Rendered page images:
+++

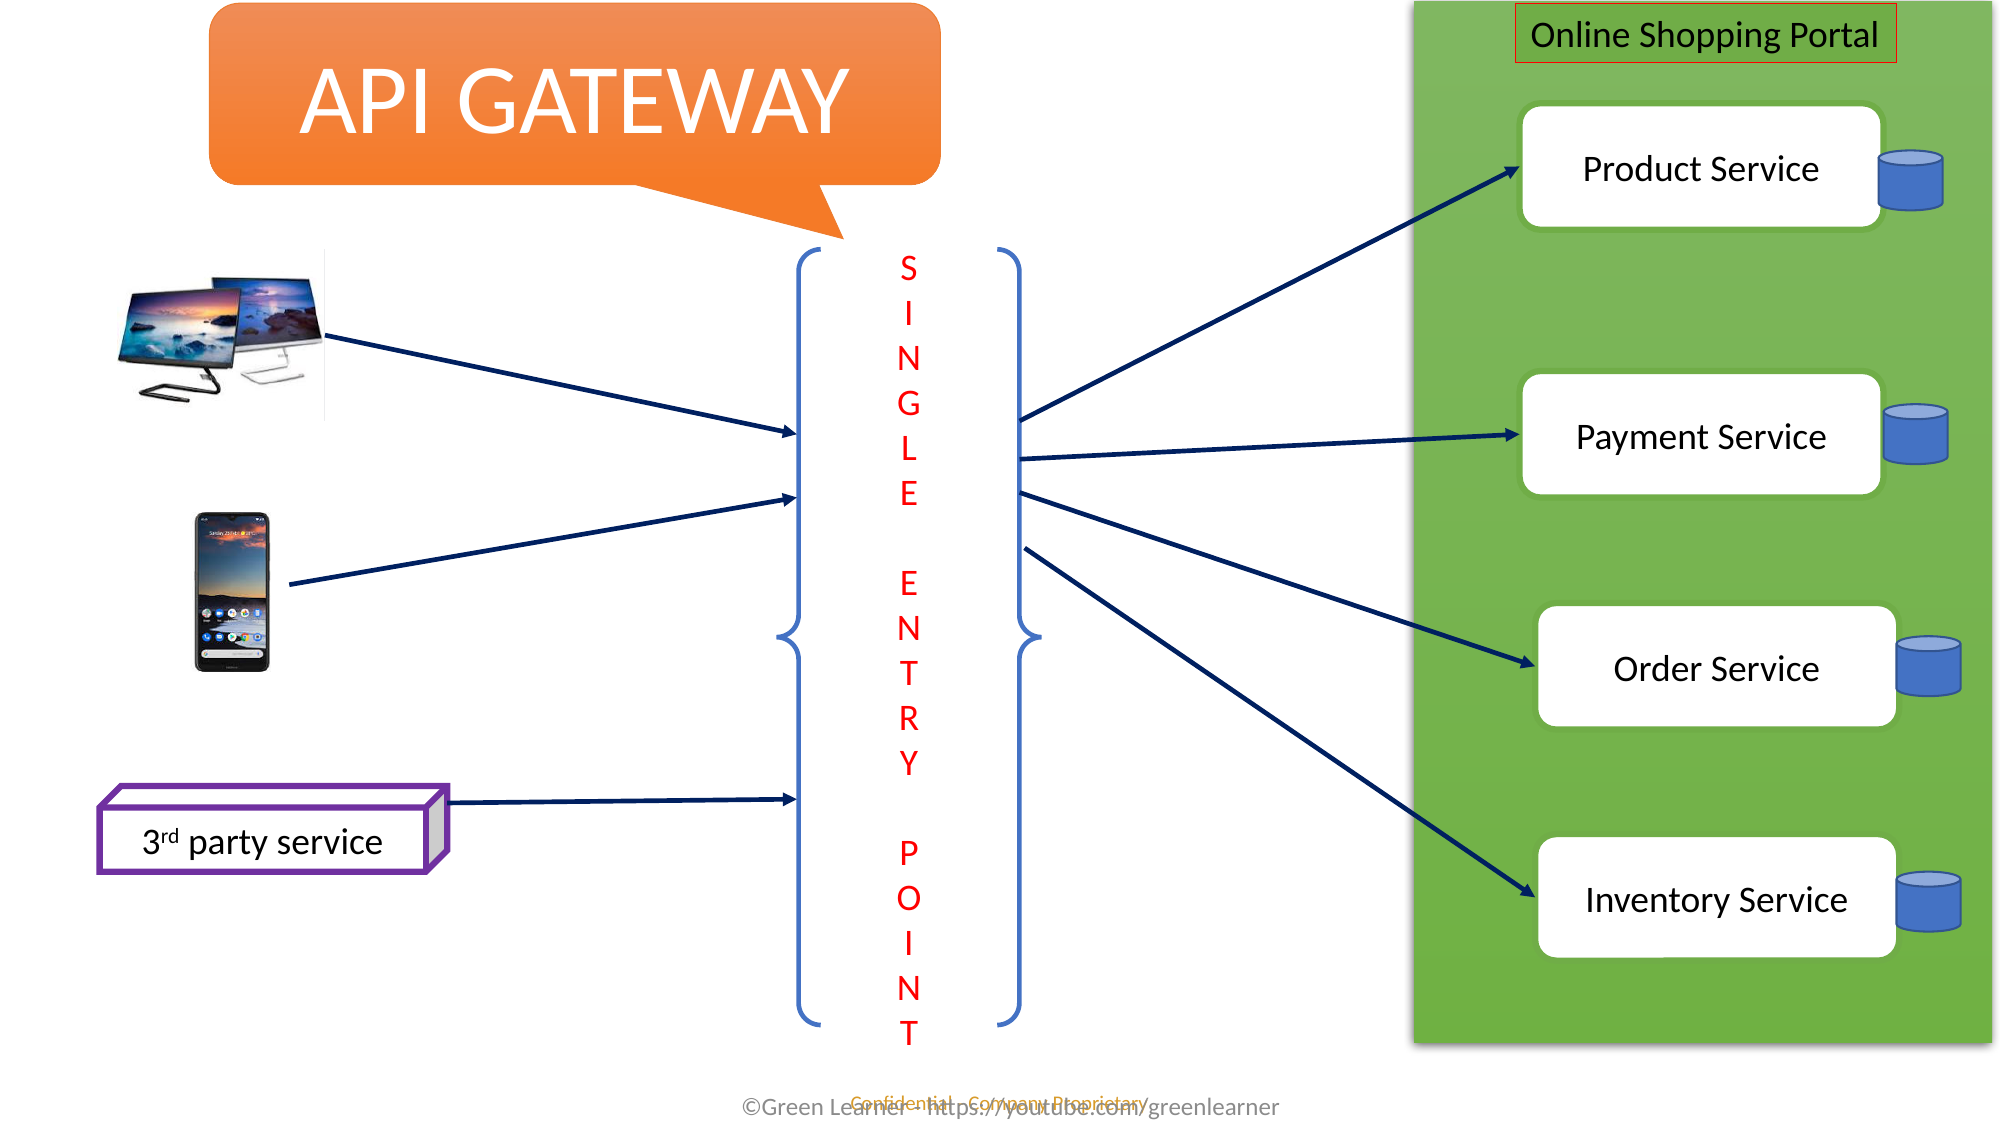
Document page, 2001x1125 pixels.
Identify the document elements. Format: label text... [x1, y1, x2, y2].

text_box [1024, 547, 1536, 898]
footer ©Green Learner - https://youtube.com/greenlearner [673, 1075, 1349, 1125]
text_box Inventory Service [1534, 833, 1901, 962]
picture [190, 506, 274, 678]
text_box Online Shopping Portal [1515, 3, 1897, 63]
text_box [1895, 870, 1962, 933]
picture [117, 249, 325, 421]
text_box Product Service [1518, 102, 1885, 231]
text_box Order Service [1536, 601, 1901, 731]
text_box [289, 497, 797, 585]
text_box [1414, 1, 1993, 1043]
text_box 3rd party service [98, 784, 449, 873]
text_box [1019, 434, 1520, 460]
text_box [1019, 492, 1536, 667]
text_box API GATEWAY [208, 2, 941, 240]
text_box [447, 799, 797, 803]
text_box [1882, 403, 1949, 466]
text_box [324, 335, 797, 435]
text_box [1019, 166, 1520, 421]
text_box S I N G L E E N T R Y P O I N T [776, 248, 1020, 1026]
text_box Payment Service [1518, 369, 1885, 499]
text_box [1895, 635, 1962, 698]
text_box [1877, 149, 1944, 212]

+++

### Exercise prompt
Each entry is to be output exactly, and no picture is to appear.

### Solution to this exercise
Document page, 2001x1125 pixels.
Identify the document elements. Format: label text... [x1, y1, x2, y2].

text_box [1024, 547, 1536, 898]
footer ©Green Learner - https://youtube.com/greenlearner [673, 1075, 1349, 1125]
text_box Inventory Service [1534, 833, 1901, 962]
picture [190, 506, 274, 678]
text_box Online Shopping Portal [1515, 3, 1897, 63]
text_box [1895, 870, 1962, 933]
picture [117, 249, 325, 421]
text_box Product Service [1518, 102, 1885, 231]
text_box Order Service [1536, 601, 1901, 731]
text_box [289, 497, 797, 585]
text_box [1414, 1, 1993, 1043]
text_box 3rd party service [98, 784, 449, 873]
text_box [1019, 434, 1520, 460]
text_box [1019, 492, 1536, 667]
text_box API GATEWAY [208, 2, 941, 240]
text_box [447, 799, 797, 803]
text_box [1882, 403, 1949, 466]
text_box [324, 335, 797, 435]
text_box [1019, 166, 1520, 421]
text_box S I N G L E E N T R Y P O I N T [776, 248, 1020, 1026]
text_box Payment Service [1518, 369, 1885, 499]
text_box [1895, 635, 1962, 698]
text_box [1877, 149, 1944, 212]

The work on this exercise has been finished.